[Assignment] All lines in the records below with the word "widget" must be returned.

[Collected data]
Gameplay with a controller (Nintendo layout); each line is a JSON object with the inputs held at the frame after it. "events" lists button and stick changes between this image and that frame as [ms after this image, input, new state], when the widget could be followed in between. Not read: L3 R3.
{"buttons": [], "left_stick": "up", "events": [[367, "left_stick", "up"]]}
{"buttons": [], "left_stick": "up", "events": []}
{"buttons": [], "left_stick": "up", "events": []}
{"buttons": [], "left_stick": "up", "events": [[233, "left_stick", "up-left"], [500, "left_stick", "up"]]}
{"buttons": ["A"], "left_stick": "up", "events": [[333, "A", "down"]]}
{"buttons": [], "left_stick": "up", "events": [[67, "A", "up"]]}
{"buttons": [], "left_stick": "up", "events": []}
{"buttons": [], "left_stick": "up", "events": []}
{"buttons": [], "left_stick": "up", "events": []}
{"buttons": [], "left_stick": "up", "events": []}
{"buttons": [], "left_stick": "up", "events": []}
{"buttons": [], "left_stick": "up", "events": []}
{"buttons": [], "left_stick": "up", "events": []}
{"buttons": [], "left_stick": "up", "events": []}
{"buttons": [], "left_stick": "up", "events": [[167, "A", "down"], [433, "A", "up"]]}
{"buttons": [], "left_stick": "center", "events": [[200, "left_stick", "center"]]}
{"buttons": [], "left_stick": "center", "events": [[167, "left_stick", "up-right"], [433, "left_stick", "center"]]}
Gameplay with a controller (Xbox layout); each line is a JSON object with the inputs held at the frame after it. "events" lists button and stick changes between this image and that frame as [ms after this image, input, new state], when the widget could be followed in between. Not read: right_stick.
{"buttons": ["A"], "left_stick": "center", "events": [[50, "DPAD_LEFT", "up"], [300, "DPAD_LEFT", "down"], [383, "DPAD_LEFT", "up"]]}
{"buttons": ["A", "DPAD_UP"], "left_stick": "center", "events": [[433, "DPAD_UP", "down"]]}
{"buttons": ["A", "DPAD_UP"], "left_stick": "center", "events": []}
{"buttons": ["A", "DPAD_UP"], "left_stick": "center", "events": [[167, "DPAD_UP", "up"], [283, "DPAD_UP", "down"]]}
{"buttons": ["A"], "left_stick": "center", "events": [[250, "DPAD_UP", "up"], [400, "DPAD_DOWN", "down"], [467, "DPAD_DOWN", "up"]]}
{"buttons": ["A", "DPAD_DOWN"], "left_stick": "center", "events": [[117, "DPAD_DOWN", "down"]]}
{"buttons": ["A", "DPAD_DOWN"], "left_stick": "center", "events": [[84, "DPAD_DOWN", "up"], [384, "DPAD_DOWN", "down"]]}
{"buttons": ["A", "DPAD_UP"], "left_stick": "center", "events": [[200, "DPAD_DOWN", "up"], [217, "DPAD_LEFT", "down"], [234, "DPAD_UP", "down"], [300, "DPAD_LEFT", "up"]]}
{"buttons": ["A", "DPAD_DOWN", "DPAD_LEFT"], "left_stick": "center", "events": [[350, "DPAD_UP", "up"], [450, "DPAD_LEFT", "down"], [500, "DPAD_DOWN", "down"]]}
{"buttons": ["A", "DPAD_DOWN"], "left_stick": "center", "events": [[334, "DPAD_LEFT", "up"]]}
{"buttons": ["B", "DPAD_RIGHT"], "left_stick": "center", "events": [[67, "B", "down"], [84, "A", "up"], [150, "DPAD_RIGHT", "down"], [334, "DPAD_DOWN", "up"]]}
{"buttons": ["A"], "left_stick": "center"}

[Result of this task]
Gameplay with a controller (Nintendo layout); each line is a JSON object with the inputs held at the frame after it. "events" lists button and stick changes between this image and that frame as [ms after this image, input, new state], when the widget could be followed in between. Not read: L3 R3.
Gameplay with a controller (Xbox layout); each line is a JSON object with the inputs held at the frame after it. "events" lists button and stick changes between this image and that frame as [ms after this image, input, new state], when the widget could be followed in between. Not read: right_stick.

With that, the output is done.